Francis Lalanne sème le doute sur Brigitte Macron : quand les rumeurs deviennent une arme politique
À peine la justice française condamne-t-elle des cyberharceleurs de Brigitte Macron qu’un nouveau tollé éclate. Cette fois, c’est Francis Lalanne qui relance, en direct, des allégations transphobes sans fondement. Ses propos, diffusés sur une chaîne en ligne, ravivent une vieille campagne de désinformation — et posent une question cruciale : jusqu’où ira-t-on pour salir une figure publique ?
Des rumeurs anciennes, mais toujours actives
Depuis l’accession d’Emmanuel Macron à la présidence, Brigitte Macron est victime de rumeurs complotistes persistantes. Ces dernières affirment, à tort, qu’elle serait née homme. Malgré les démentis constants, ces théories circulent encore sur les réseaux sociaux, relayées par des comptes anonymes ou des personnalités médiatiques.
Ce phénomène n’est pas anodin. Il s’inscrit dans une tendance plus large : l’utilisation du genre comme outil de discrédit politique. Les infox sur l’identité de Brigitte Macron servent moins à « chercher la vérité » qu’à alimenter un climat de défiance envers les institutions.
🔴 FLASH | AFFAIRE BRIGITTE – « ça ne me dérange pas que ce soit un monsieur » 🧔♀️
Francis Lalanne est convaincu que Brigitte Macron est en fait Jean-Michel Trogneux et qu’elle (il ?) dirige la France en secret. ⚧️👁️pic.twitter.com/btKUVX1m50
— SIRÈNES (@SirenesFR) January 8, 2026
Une victoire judiciaire historique
Le 5 janvier 2026, le tribunal correctionnel de Paris a rendu une décision sans précédent.
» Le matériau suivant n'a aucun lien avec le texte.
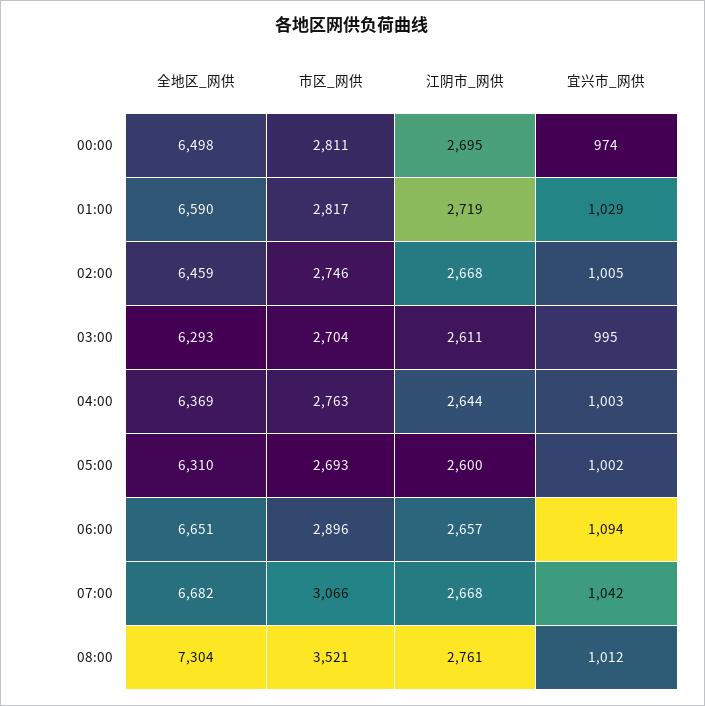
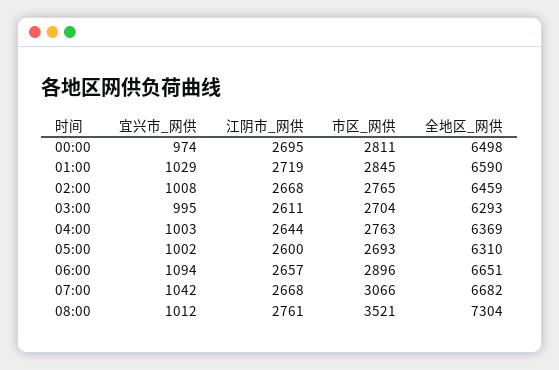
  {
    "全地区_网供": {
      "00:00": 6498,
      "01:00": 6590,
      "02:00": 6459,
      "03:00": 6293,
      "04:00": 6369,
      "05:00": 6310,
      "06:00": 6651,
      "07:00": 6682,
      "08:00": 7304
    },
    "市区_网供": {
      "00:00": 2811,
-     "01:00": 2817,
+     "01:00": 2845,
-     "02:00": 2746,
+     "02:00": 2765,
      "03:00": 2704,
      "04:00": 2763,
      "05:00": 2693,
      "06:00": 2896,
      "07:00": 3066,
      "08:00": 3521
    },
    "江阴市_网供": {
      "00:00": 2695,
      "01:00": 2719,
      "02:00": 2668,
      "03:00": 2611,
      "04:00": 2644,
      "05:00": 2600,
      "06:00": 2657,
      "07:00": 2668,
      "08:00": 2761
    },
    "宜兴市_网供": {
      "00:00": 974,
      "01:00": 1029,
-     "02:00": 1005,
+     "02:00": 1008,
      "03:00": 995,
      "04:00": 1003,
      "05:00": 1002,
      "06:00": 1094,
      "07:00": 1042,
      "08:00": 1012
    }
  }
Dix personnes ont été reconnues coupables de cyberharcèlement envers la Première dame, certaines écopant de six mois de prison ferme. Une condamnation saluée comme un signal fort contre la haine numérique.
Pourtant, cette avancée juridique n’a pas étouffé les rumeurs. Au contraire, elle semble avoir stimulé une nouvelle vague de provocations — dont celle de Francis Lalanne, lors de son passage sur TV Libertés.
L’intervention polémique de Francis Lalanne
Dans l’émission Bistro Liberté, le chanteur a affirmé que « cette personne gouverne la France », ajoutant qu’il fallait « qu’il soit clair pour tout le monde qu’elle est un Monsieur ou une Dame ». Il a conclu : « Ça ne me dérange pas que le président vive avec un Monsieur. Ce qui me dérange, c’est qu’on me mente. »
Ces mots, soigneusement choisis pour éviter une accusation directe, restent profondément problématiques. Ils reposent sur une prémisse fausse, tout en feignant de défendre la transparence. C’est une rhétorique classique de la désinformation moderne.
Pourquoi ce type de discours nuit à la démocratie
Exiger des preuves publiques sur le sexe d’une citoyenne — surtout une femme de 73 ans — constitue une violation flagrante de la vie privée. Cela normalise aussi la suspicion envers les femmes puissantes, souvent accusées de manipuler leurs partenaires.
Les déclarations transphobes camouflées en questions légitimes sapent le débat public. Elles détournent l’attention des vrais enjeux : logement, santé, éducation… au profit de fantasmes infondés.
Brigitte Macron, entre rôle officiel et harcèlement numérique
Contrairement à ses homologues internationales, la Première dame française n’a pas de statut constitutionnel. Pourtant, elle assume des missions concrètes : lutte contre le harcèlement scolaire, promotion de la lecture, accompagnement culturel. Son engagement mérite respect — non calomnie.
Face aux attaques, elle choisit désormais la voie judiciaire. Une stratégie risquée, mais nécessaire dans un pays où le cyberharcèlement politique devient une norme.